Thursday, September 16, 2010

A Stroll from Padstow to Porthcothan

Easy day today.  Not as flat as a billiard table, but close to it by Coast Path standards.  The weather was great, too.  Sunny, warm enough to bring English families to the beach (that is, almost 60 degrees, and winds a little less than 20 knots). 
Unfortunately, because of the relatively tranquil weather, I didn't get to see the Spirit of Padstow launched down the rails from its Batcave.  Here's what the RNLI (ne Royal National Lifeboat Institution) lifeboat station looked like today. Beneath that is what it would look like with the 52-foot, 30-ton Spirit of Padstow being launched from the Batcave to rescue a yacht, or even a lowly fishing boat in distress.

I was, needless to say, bitterly disappointed.  But I consoled myself by taking pictures of the meager waves on offer today roiling against the rocks that sit out in the water along this section of the coast.  Although it's just about impossible to produce a decent black-and-white picture on a laptop screen (no color control, appearance changes radically with a small shift in up-and-down viewing angle), I tried my hand with one after I reached Porthcothan.

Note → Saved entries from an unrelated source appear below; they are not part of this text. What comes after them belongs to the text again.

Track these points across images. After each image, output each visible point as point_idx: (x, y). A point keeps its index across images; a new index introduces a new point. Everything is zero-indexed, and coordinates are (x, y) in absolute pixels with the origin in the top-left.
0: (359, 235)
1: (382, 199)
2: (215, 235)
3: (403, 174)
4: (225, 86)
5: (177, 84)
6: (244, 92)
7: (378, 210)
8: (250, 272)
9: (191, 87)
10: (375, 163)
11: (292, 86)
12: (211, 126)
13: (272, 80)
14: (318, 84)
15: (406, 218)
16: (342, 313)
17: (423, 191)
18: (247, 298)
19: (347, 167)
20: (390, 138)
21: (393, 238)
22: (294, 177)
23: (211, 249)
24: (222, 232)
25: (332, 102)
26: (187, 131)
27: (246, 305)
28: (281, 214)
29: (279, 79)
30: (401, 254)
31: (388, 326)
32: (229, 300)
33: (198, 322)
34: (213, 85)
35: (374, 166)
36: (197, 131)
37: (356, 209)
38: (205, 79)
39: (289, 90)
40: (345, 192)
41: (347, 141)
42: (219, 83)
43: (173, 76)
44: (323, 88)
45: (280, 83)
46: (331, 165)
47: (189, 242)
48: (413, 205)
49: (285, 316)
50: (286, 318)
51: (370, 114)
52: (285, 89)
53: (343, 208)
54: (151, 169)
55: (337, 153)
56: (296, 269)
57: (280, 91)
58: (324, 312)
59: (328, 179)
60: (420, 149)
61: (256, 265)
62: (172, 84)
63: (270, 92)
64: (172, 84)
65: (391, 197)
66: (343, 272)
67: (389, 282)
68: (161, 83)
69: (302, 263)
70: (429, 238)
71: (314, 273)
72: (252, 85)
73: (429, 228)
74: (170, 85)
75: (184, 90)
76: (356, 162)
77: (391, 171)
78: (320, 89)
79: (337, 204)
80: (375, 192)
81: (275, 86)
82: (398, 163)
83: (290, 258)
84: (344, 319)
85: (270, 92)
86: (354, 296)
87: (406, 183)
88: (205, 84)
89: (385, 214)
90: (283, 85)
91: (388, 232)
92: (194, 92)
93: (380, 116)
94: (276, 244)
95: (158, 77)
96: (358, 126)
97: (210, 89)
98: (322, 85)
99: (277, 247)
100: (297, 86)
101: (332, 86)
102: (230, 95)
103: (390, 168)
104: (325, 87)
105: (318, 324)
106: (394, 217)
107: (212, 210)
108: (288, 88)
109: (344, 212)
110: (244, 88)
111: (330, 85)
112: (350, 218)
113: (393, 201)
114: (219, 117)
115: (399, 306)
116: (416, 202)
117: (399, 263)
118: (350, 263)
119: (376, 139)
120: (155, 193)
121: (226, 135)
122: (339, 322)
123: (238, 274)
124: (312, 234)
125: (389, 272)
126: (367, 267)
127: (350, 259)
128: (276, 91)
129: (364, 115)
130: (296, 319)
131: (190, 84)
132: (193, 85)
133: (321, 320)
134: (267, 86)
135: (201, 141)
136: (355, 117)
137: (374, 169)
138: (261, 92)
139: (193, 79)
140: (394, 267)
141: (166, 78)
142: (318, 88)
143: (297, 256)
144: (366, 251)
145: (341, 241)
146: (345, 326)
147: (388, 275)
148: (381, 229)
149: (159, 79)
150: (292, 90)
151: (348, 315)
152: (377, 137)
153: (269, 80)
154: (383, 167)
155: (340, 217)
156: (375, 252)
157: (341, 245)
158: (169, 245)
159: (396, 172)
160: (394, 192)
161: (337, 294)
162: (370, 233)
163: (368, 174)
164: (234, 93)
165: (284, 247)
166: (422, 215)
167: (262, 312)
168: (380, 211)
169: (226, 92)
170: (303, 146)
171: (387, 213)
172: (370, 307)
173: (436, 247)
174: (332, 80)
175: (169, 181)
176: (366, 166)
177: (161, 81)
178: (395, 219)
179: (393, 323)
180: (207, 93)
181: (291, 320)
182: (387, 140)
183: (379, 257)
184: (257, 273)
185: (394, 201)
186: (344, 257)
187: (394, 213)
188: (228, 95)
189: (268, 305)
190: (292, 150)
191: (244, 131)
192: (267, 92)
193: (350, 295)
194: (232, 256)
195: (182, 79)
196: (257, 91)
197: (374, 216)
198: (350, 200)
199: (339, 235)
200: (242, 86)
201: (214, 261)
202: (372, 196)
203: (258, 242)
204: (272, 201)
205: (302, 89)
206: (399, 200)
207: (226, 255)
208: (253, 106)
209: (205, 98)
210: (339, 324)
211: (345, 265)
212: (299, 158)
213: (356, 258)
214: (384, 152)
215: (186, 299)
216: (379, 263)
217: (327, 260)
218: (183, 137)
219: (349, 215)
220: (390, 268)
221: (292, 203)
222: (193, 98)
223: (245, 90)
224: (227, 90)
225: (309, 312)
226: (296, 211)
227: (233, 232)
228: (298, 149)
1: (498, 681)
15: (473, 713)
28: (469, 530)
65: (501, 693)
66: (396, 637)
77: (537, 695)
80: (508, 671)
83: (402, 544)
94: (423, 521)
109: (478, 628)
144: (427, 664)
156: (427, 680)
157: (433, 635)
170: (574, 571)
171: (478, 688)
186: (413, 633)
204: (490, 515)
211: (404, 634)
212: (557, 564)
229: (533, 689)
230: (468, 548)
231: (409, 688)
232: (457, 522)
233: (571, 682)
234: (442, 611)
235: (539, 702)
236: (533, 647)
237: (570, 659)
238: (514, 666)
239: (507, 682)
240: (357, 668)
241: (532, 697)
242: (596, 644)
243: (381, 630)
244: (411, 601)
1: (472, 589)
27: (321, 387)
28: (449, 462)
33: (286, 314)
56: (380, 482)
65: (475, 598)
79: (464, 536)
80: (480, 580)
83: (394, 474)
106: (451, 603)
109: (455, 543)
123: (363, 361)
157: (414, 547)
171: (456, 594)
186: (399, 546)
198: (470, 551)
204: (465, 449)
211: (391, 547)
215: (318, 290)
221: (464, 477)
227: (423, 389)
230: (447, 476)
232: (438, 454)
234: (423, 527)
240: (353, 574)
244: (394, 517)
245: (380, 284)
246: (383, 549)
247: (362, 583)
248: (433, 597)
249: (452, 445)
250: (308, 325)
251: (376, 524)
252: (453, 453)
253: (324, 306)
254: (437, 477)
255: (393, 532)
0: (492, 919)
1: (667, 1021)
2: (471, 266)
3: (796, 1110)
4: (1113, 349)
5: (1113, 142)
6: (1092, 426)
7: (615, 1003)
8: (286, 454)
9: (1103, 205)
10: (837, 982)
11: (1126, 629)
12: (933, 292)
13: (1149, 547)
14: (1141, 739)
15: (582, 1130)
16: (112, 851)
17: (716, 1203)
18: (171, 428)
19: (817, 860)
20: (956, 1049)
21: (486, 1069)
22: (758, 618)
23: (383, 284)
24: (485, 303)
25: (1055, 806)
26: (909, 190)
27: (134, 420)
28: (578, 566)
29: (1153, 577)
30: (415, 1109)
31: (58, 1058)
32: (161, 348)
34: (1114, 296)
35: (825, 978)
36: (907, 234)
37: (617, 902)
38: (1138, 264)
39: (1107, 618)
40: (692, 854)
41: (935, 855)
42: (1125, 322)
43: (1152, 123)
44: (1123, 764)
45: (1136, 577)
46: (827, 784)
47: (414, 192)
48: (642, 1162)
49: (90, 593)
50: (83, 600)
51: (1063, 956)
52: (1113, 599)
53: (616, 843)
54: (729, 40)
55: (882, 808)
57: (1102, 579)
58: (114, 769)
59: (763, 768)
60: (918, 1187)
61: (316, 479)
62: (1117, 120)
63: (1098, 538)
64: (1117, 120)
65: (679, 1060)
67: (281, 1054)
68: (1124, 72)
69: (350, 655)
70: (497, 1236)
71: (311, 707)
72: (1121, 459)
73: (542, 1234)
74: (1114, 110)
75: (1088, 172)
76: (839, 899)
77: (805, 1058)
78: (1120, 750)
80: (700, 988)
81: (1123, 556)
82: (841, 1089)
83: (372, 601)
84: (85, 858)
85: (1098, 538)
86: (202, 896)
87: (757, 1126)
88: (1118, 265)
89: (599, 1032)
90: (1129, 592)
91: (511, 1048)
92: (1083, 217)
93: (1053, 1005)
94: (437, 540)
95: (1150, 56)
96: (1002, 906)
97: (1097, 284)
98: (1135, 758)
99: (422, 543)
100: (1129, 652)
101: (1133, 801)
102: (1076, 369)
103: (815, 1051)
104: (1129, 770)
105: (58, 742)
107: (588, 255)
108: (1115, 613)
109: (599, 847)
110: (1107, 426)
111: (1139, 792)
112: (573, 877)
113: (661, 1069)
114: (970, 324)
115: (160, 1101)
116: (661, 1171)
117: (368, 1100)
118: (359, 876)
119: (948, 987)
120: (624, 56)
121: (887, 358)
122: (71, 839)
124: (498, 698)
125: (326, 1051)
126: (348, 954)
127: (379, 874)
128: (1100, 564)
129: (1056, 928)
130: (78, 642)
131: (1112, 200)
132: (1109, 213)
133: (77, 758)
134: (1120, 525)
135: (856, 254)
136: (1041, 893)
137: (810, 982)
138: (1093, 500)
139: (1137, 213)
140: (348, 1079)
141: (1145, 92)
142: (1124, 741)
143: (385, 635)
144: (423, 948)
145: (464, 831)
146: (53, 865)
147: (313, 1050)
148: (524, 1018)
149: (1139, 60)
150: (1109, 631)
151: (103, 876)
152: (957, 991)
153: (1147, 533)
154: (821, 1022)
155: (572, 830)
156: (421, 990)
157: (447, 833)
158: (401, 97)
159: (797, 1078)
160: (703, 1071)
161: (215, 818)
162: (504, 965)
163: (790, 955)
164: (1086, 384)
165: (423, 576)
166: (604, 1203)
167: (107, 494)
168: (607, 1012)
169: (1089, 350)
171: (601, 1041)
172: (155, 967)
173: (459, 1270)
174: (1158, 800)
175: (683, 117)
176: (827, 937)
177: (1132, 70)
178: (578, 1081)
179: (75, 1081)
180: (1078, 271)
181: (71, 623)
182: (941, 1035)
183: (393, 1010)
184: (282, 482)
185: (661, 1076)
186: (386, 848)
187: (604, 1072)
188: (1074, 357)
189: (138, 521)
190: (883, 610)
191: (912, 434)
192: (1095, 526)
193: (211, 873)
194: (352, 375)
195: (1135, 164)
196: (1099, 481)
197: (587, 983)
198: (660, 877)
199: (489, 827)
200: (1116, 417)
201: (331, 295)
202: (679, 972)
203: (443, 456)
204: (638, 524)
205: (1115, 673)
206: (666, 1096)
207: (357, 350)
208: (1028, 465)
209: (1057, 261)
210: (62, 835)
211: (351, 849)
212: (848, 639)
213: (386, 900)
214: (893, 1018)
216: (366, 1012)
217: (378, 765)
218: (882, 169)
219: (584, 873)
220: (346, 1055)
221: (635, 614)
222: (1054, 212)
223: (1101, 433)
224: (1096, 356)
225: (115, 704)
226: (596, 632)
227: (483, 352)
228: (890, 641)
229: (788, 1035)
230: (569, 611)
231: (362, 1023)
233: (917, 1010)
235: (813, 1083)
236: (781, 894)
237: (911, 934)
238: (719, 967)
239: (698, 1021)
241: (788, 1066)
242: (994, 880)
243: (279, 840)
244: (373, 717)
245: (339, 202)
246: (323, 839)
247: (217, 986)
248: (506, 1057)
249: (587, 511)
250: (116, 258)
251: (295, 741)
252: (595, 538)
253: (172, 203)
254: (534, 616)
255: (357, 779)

Finally, I went back to look at the pictures I took several days ago of the dwarf sessile oaks that uniquely grow in small forest preserve near Dizzard, north of Crackington Haven. 
Compared with the standard sessile oak, Quercus petraea, which grows from 60 to over 140 feet in height, these twisted, stunted salt-tolerant oaks which survive on the wind-driven coastal slope rising from the ocean at Dizzard are 30 feet high at most, and often smaller.  It looks like a forest for witches and goblins.